To-do item: Edit the text of every entry in the material below by replacing "Visores solares" with "Para-sóis" and keeping every other line the same. Give back only the text, without the pictures.

Dataset entries
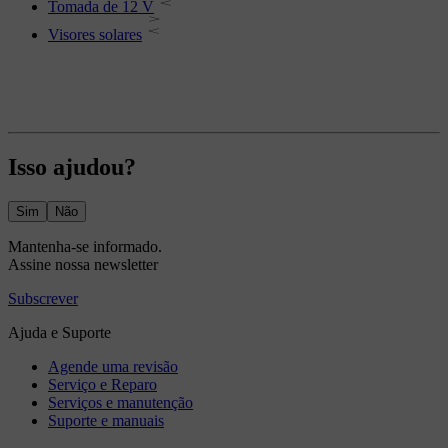
Tomada de 12 V
Visores solares
Isso ajudou?
Sim
Não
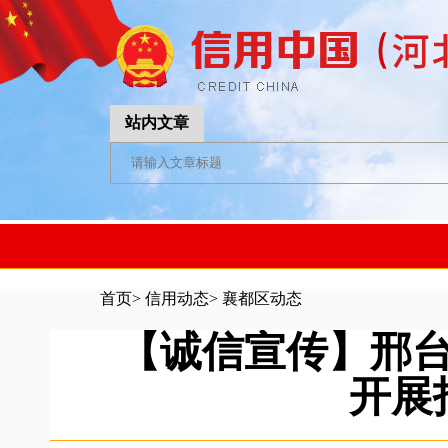
站内文章
首页
>
信用动态
>
襄都区动态
【诚信宣传】邢
开展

Result for this task:
Tomada de 12 V
Para-sóis
Isso ajudou?
Sim
Não
站内文章
首页
>
信用动态
>
襄都区动态
【诚信宣传】邢
开展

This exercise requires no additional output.